FBI revises definition for rape from 1929

— The Obama administration Friday expanded the FBI’s more than eight-decade-old definition of rape to count men as victims for the first time and to drop the requirement that victims must have physically resisted their attackers.

The new definition will increase the number of people counted as rape victims in FBI statistics, but it will not change federal or state laws or alter charges or prosecutions.

The expansion has been long awaited because policymakers and lawmakers use crime statistics to allocate resources for prevention and victim assistance.

Senior White House adviser Valerie Jarrett called the change a “very, very important step.”

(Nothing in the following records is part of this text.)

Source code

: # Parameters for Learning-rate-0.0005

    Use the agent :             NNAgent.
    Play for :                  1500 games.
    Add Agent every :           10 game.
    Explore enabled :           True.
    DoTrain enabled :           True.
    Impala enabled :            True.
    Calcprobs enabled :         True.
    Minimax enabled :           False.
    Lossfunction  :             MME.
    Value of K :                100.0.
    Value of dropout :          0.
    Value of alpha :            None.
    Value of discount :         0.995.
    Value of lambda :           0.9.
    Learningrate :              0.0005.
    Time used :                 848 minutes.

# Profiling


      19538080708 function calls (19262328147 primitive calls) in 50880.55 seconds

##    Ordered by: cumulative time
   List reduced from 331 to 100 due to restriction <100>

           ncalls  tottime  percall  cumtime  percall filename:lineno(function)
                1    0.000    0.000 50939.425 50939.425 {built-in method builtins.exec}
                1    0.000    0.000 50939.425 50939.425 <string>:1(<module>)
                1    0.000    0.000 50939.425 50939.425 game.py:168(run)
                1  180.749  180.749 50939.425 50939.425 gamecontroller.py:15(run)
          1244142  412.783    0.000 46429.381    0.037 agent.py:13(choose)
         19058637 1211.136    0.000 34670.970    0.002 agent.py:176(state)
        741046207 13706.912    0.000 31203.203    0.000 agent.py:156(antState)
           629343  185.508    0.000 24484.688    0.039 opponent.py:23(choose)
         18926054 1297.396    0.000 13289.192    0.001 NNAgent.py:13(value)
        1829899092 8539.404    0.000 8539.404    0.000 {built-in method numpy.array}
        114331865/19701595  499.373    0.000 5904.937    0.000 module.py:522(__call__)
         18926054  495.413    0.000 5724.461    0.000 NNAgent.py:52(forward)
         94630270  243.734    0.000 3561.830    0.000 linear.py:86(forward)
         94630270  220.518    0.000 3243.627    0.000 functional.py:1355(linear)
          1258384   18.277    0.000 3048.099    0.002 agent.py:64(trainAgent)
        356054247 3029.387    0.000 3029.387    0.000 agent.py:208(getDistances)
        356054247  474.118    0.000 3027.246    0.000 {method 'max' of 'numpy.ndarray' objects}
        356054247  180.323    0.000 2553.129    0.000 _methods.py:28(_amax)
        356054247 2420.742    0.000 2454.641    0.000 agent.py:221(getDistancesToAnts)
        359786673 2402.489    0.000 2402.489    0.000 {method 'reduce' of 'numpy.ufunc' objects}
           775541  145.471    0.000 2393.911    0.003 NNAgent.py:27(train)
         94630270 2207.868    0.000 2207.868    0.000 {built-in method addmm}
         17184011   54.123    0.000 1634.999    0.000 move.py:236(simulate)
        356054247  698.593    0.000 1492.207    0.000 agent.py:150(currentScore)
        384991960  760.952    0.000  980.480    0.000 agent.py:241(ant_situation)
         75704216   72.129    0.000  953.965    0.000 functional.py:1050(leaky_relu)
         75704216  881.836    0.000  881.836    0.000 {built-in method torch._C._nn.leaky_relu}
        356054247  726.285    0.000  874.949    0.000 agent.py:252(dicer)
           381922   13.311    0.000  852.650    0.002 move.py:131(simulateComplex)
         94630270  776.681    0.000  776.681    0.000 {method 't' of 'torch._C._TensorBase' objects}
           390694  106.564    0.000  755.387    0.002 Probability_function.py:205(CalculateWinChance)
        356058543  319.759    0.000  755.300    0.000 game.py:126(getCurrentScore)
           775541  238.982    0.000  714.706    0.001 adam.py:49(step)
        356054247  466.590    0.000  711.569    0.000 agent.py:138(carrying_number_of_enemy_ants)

The issue got top-level White House attention starting last July, when Vice President Joe Biden raised it at a Cabinet meeting.

Biden, author of the Violence Against Women Act when he was in the Senate, said the new definition is a victory for women and men “whose suffering has gone unaccounted for over 80 years.”

Calling rape a “devastating crime,” the vice president said, “We can’t solve it unless we know the full extent of it.”

Since 1929, the FBI has defined rape as the carnal knowledge of a female, forcibly and against her will.

The revised definition covers any sex of victim or attacker and includes instances in which the victim is incapable of giving consent because of the influence of drugs or alcohol or because of age.

Physical resistance is not required.

The Justice Department said the new definition mirrors the majority of state rape statutes now on the books.